Давно сгибли под лобной костью всякие жалкие мыслишки о санитарах, о госпиталях, о спасении, о непонятной будущей жизни, – давно уж мыслила не голова, а все израненное тело – сочащиеся кровью руки, ноги. Бок тоже мыслил; бок говорил ему: вместо меня у тебя тут уже месиво из обломков костей и крови, а может, и селезенка пулей проткнута, а почему же ты все еще живешь, скажи?
…вдали лязгали железом о железо. Железный бряк раздавался, и плыли запахи.
Пахло супом.
Германцы ели суп. Гремели котелками.
…возникала великая тьма, а потом истаивала, и вместо нее над головой, слишком близко, появлялись огромные птицы. Птицы дикой величины снижались, хлопали адскими черными крыльями, и тело понимало – это черные ангелы ада, и сейчас они у него выклюют глаза. Тогда он из последних сил сжимал веки и скалил зубы.
…день умирал, рождалась ночь, и выстрелов не слышно было. Лямин лежал в поле средь мертвых; вернее, лежало то, что осталось еще на свете вместо Лямина.
Когда появились люди, у них за спинами дрожали и бились на ветру белые простыни небесных крыльев. Рот Лямина давно утерял и речь, и шепот. Губы лишь вздрагивали. По этим дрожащим губам санитары и определили: этот – живой.
– Клади, ребята, на носилки! Раз-два-взяли! Потащили!
Ангелы неба взвалили его на носилки и побежали, низко пригибаясь к земле, и редкие одиночные пули вспахивали утренний молочный, стылый туман.
…он обрел способность слышать. Ангелы говорили меж собой. Они говорили на русском языке. Он был не в плену. Он это понял.
Промыть рану. Перевяжут на пункте. Глоток спирта? Расширить сосуды. Потеря крови. Много потерял? Переливание в госпитале. Когда везти? Куда? Поезд на Москву санитарный. Поезд на Петроград? Лучше. Доставить на вокзал. Какой дорогой? В объезд?
…эхо звенело, расходилось кругами тумана: в объезд, в объезд, в объезд…
Разум не помнил ни вагона, ни поезда. Тело – помнило все: и питье, теплую, со вкусом железа, воду из кружки, что подносили ко рту, и скудную еду на станциях – суп рататуй из жестяной миски, черствую ржаную горбушку, и он здоровой рукой размачивал ее в супе; и жесткую вагонную полку, и одеяло, что то и дело сваливалось на вагонный пол, и его подтыкали то и дело; и сквозняк, и обстрелы, и вопли матерей над убитыми в поезде детьми, и карканье зимних ворон, и сбивчивую, тонкую как слеза, задыхающуюся в духоте и ужасе нежную молитву – чужой тонкий голос вел ее за собой, как гуся, вывязывал на невидимых коклюшках, колол иглами слов истончившуюся, бедную, ветхую ткань бытия.

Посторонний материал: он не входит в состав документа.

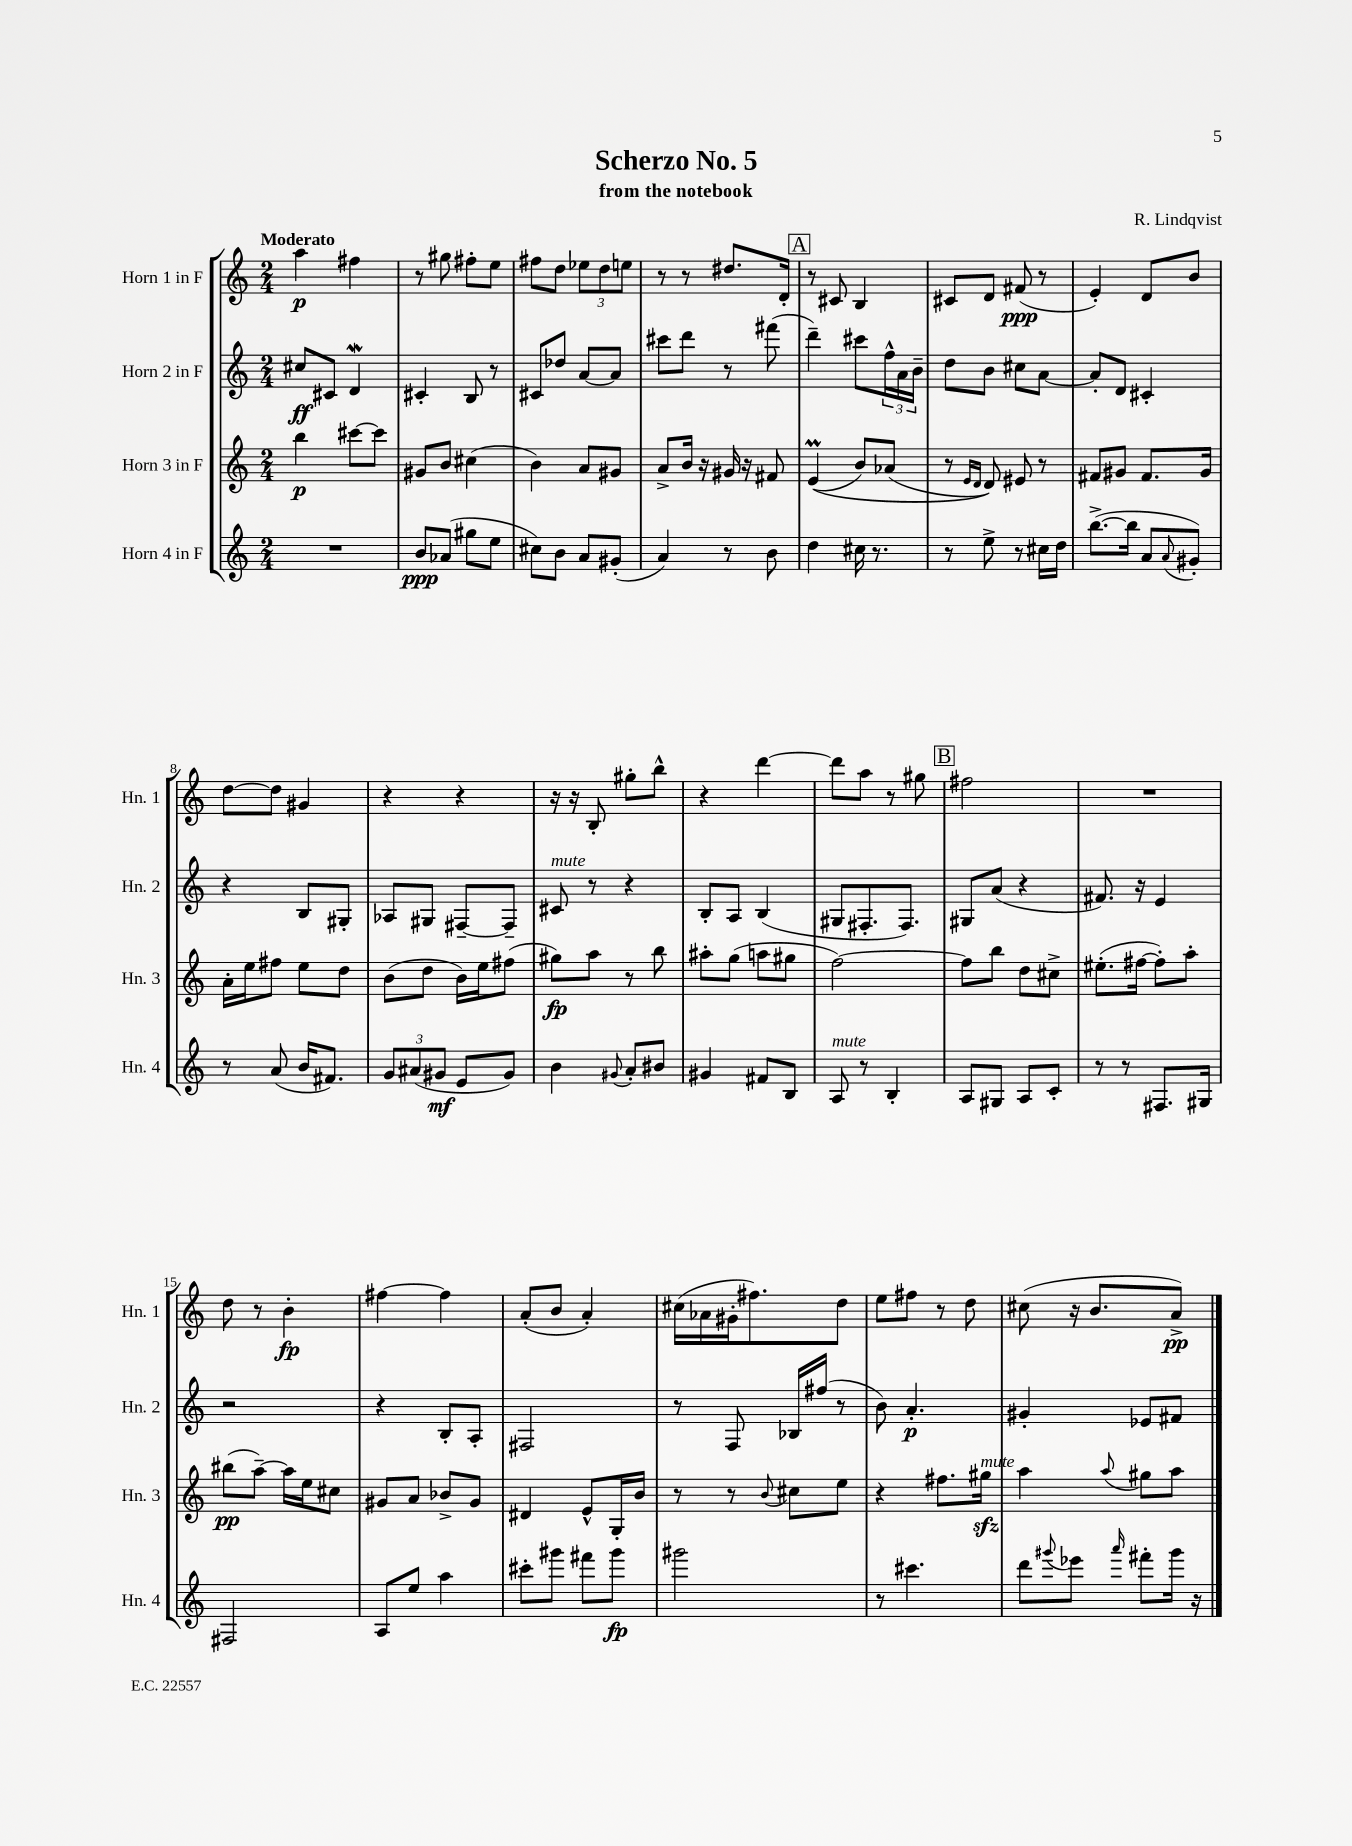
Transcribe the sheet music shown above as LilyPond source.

Михаила Лямина привезли с театра военных действий в Петроград, в Дворцовый госпиталь, и положили, как особо тяжело раненого, в горячечном бреду, с его опасными и уже, за время долгого пути, воспаленными ранениями в ногу, плечо и спину, в Александровский зал Зимнего дворца.
* * *
…Он старался, старался и все-таки разлепил присохшие друг к дружке веки. Ему надоела тьма подо лбом. Тьма выедала его изнутри. Сгрызла всю радость и надежду; и он стал одной белой, нищей, обглоданной костью. Уже не человеком.
Глаза робко ощупывали глубину пространства и тонули в ней. Опять выныривали.

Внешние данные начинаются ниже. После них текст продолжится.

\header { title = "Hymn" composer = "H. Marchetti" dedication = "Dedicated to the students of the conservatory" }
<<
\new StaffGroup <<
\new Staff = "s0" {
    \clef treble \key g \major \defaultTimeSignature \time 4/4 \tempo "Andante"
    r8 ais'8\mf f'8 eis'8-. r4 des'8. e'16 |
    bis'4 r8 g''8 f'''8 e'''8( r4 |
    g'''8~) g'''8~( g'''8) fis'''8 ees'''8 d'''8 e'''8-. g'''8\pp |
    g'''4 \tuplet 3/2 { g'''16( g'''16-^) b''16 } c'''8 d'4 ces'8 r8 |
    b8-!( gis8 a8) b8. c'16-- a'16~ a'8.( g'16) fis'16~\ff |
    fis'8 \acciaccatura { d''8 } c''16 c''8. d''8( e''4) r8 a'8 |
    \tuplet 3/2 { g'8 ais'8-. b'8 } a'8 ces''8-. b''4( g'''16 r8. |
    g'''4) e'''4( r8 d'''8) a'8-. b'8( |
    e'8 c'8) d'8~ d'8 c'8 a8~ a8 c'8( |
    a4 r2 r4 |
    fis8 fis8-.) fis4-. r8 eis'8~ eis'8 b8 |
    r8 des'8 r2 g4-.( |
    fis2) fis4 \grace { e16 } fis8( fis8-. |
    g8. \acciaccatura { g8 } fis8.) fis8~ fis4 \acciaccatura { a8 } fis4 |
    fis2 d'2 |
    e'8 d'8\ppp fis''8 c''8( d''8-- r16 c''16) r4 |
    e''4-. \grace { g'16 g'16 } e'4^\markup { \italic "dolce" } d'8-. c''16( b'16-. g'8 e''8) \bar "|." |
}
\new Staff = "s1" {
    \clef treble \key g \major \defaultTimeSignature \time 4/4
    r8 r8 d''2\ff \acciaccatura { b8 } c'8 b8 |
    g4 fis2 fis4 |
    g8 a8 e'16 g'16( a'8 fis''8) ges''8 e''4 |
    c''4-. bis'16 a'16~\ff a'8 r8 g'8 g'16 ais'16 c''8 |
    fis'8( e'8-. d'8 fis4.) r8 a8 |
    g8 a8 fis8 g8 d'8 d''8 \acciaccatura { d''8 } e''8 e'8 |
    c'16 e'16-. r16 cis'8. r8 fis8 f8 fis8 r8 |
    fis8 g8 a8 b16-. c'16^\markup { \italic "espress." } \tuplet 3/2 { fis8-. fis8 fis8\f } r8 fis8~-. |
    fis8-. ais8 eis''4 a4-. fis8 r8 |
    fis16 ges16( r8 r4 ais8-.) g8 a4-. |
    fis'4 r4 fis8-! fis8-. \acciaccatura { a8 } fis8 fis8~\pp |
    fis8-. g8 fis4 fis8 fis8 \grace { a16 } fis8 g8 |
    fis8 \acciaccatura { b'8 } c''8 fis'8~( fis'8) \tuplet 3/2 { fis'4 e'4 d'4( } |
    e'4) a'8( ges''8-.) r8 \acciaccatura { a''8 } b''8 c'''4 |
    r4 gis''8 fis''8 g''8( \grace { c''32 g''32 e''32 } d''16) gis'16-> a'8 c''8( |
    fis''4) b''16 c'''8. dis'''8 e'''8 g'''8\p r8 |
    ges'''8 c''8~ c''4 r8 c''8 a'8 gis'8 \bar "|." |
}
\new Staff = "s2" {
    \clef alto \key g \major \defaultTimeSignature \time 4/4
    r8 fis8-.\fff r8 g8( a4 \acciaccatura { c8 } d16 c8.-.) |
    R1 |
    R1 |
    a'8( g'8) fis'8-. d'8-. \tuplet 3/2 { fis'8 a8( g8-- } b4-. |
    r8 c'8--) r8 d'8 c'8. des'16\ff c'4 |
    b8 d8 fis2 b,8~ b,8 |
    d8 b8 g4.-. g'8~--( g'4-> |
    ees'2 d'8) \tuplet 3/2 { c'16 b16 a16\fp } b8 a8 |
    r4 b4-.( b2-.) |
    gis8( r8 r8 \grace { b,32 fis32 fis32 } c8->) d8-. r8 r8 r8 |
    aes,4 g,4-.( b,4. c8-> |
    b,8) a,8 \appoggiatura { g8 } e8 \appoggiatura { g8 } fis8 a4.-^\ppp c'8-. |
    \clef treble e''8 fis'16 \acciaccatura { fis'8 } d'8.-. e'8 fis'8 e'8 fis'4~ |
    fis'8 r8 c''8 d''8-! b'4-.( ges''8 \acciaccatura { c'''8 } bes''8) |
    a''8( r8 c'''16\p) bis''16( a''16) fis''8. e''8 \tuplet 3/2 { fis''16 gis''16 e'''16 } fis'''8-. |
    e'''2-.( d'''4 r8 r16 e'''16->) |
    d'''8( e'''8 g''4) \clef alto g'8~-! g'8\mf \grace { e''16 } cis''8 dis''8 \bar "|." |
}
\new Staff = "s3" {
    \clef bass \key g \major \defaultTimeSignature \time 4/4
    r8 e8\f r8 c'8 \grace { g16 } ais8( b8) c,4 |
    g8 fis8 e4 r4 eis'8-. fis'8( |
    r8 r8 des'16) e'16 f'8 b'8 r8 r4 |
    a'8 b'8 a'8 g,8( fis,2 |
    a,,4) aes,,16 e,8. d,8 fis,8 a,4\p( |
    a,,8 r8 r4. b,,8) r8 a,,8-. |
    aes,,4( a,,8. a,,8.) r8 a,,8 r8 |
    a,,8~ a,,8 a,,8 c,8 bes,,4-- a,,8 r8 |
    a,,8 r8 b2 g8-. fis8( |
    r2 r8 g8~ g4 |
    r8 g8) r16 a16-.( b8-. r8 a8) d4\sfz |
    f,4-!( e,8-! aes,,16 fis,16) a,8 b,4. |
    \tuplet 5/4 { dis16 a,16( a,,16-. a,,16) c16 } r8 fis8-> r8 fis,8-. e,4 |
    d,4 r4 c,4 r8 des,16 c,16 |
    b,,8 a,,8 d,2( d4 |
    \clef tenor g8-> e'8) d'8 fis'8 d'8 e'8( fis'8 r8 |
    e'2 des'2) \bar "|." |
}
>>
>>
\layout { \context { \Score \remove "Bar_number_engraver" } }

Сознание то включалось, то выключалось электрической диковинной лампочкой; когда загоралось – хотелось кричать от боли и стыда.
Когда гасло – дышал громко, глубоко, облегченно.
Снова зажигался под черепом свет. Свет бил откуда-то сбоку, вроде как из под длинной, прозрачно и бессильно висящей гардины, из-под завихренья снящейся метели. Свет помогал рассмотреть то, чему сознание отказывалось верить.
Анфилады. Лепнина и позолота. Новогоднее сверкание хрусталя.
Стон, длинный, полный близкой смертной муки, с соседней койки.